Recentemente, o Poder Executivo reafirmou sua forte intenção de atender a demanda da empresa proprietária da Fazenda do Arado. Promoveu audiência pública (12 e 13 de agosto de 2021) para apresentar sua antiga vontade e dar o direito de fala à população, porém ignorou todas as manifestações (orais e por escrito) com olhar diverso daquele objetivado pelos proprietários da área e pela prefeitura. O Executivo Municipal desconsiderou inúmeras questões que deveriam impedir a iniciativa de modificar o regime urbanístico da Fazenda para permitir a urbanização de uma das últimas áreas ambientalmente e culturalmente qualificadas da cidade.

Em 28.09.2021, através do ofício 2399/GP, o prefeito Sebastião Melo enviou o Projeto de Lei Complementar do Executivo, PLCE 024/21 com vistas a alterar especificamente o regime urbanístico da fazenda, modificando limites, criando e excluindo subunidades de estruturação urbana, objetivando ao final ampliar a possibilidade de parcelamento do solo. Onde hoje o Plano Diretor já permite 1.323 unidades, a prefeitura pretende autorizar até 2.353 lotes, estimando um aumento populacional de 70% no bairro Belém Novo.

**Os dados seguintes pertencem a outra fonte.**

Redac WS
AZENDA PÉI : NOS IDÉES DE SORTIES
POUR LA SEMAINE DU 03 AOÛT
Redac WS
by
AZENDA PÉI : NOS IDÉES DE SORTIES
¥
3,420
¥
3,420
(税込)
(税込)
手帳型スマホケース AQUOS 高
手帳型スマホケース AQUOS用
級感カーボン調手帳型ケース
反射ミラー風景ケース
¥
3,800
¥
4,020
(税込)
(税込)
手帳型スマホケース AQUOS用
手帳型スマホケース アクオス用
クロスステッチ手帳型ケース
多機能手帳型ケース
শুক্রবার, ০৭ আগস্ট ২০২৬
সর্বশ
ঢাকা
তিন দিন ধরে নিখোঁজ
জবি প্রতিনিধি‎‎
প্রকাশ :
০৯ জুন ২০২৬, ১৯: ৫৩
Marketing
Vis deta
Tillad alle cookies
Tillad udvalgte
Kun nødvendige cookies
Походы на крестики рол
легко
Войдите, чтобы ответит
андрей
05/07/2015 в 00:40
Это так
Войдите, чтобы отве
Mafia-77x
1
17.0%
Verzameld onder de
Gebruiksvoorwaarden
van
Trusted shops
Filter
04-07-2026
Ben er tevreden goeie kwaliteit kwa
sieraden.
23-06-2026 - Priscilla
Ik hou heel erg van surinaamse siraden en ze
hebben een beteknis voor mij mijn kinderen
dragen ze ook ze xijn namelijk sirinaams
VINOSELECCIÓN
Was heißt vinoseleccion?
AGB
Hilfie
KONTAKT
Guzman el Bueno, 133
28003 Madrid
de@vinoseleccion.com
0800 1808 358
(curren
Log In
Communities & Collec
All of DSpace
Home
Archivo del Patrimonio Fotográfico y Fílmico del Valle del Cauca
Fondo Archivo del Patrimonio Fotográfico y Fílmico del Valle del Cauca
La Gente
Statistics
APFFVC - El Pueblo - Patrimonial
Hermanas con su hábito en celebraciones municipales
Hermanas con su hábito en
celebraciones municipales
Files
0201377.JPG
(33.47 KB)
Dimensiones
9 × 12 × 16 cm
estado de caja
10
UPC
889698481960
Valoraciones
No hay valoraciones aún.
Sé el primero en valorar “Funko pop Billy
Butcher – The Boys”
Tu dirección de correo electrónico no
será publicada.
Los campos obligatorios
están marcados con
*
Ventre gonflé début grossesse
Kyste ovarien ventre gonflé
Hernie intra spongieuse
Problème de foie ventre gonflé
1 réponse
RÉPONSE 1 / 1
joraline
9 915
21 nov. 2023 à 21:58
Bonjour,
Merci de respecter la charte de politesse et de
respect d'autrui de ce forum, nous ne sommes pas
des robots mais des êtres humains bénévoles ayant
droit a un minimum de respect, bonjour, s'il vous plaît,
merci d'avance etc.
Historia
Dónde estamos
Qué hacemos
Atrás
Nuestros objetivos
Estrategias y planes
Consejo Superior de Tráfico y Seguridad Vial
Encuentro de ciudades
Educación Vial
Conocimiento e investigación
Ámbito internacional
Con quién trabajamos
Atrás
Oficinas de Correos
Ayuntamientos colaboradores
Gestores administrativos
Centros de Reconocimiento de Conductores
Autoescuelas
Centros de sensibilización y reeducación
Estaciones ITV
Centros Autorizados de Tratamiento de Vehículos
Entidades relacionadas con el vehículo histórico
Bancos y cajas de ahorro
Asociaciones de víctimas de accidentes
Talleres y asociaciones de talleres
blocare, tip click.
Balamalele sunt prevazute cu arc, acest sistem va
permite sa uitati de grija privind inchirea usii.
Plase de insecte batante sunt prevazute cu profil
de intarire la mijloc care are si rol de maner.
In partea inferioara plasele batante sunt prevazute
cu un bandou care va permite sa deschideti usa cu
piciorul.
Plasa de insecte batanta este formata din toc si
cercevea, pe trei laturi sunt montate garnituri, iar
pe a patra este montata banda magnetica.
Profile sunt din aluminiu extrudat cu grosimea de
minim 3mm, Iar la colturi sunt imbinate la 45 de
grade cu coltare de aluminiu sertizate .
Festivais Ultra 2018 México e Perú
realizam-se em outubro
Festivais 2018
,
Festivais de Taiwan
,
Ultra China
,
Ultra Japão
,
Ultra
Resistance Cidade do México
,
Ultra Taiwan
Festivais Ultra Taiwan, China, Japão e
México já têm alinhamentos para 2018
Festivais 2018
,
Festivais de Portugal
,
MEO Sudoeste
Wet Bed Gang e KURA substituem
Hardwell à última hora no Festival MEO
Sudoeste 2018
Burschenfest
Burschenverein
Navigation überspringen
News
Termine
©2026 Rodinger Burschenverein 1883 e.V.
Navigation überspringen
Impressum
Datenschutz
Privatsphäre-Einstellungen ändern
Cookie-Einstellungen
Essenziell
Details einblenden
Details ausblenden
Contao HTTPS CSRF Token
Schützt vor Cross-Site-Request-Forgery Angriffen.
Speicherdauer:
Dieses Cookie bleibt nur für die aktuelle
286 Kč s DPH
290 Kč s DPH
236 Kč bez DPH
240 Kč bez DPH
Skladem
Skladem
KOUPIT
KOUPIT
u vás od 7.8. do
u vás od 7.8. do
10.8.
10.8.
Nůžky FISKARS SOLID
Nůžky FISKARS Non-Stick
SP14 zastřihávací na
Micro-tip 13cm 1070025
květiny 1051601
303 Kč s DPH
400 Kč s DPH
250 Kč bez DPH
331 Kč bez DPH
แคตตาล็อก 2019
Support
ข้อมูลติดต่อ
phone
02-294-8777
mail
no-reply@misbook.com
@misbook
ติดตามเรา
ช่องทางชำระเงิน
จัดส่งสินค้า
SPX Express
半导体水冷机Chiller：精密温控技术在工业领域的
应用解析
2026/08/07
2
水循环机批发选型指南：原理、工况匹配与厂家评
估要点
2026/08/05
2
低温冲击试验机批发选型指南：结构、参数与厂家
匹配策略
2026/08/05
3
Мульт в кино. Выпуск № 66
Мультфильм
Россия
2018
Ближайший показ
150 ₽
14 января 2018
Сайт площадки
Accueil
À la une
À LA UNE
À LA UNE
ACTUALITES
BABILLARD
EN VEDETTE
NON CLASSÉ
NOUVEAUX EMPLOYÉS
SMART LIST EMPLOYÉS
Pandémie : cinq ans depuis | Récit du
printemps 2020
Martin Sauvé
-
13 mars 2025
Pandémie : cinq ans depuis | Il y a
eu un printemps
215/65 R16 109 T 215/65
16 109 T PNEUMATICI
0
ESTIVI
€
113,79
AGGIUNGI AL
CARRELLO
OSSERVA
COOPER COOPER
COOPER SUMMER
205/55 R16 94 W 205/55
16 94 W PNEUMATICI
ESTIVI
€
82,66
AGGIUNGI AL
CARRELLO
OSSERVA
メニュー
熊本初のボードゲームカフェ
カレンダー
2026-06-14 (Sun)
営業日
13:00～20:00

Pontuamos questões que exigem extrema atenção além de uma atuação transparente, democrática, lisa e comprometida por parte dos diversos órgãos do Poder Público Municipal, Estadual e Federal na condução dos debates inerentes aos rumos da Fazenda do Arado, objetivando sempre acolher e alcançar os diversos interesses coletivos para concretização dos direitos difusos ao ambiente sadio e equilibrado como preconiza a Constituição Federal, dentre eles:

  • a conclusão do Inquérito Policial que, com base em laudo do Instituto Geral de Perícias (IGP), apontou que o estudo de Impacto Ambiental elaborado pela empresa proprietária da Fazenda do Arado é falso, omisso e incompleto;
  • a existência de ação civil pública proposta pelo Ministério Público Federal para que a União e a FUNAI promovam os estudos antropológicos na área da Fazenda do Arado para identificação, delimitação e demarcação de possível terra indígena Guarani (inquérito civil junto ao MPF/RS sob o nº 1.29.000.000771/2018-61, Ação Civil Pública nº 5041487-86.2019.4.04.7100 e Agravo de Instrumento nº 5002883-79.2020.4.04.000/RS);
  • a existência de Ação Civil Pública proposta pelo Ministério Público do Rio Grande do Sul (nº 5107966- 40.2021.8.21.0001) postulando que a Câmara Municipal de Porto Alegre se abstenha de prosseguir no trâmite do Projeto de Lei Complementar (PLCE 024/2021), a fim de que sejam elaborados todos os estudos, diagnósticos técnicos e debates sobre a alteração do perímetro e do regime urbanístico por ocasião da Revisão do PDDUA;
  • a necessidade de avaliar o projeto para a Fazenda do Arado dentro do processo de revisão do Plano Diretor, com base em estudos técnicos aprofundados e elaborados pelo próprio Executivo, respeitando o planejamento integrado com o restante do território e da cidade;
  • a omissão do Executivo ao deixar de indicar no PLCE 024/2021 áreas para habitação de interesse social;
  • a omissão do Executivo ao deixar de indicar no PLCE critérios técnicos para estabelecer contrapartidas urbanísticas;
  • a necessária avaliação da proposta popular para criação de uma unidade de conservação, um Parque Natural na Fazenda do Arado como forma de resguardar o patrimônio natural, histórico e cultural de Porto Alegre, em especial da Zona Sul.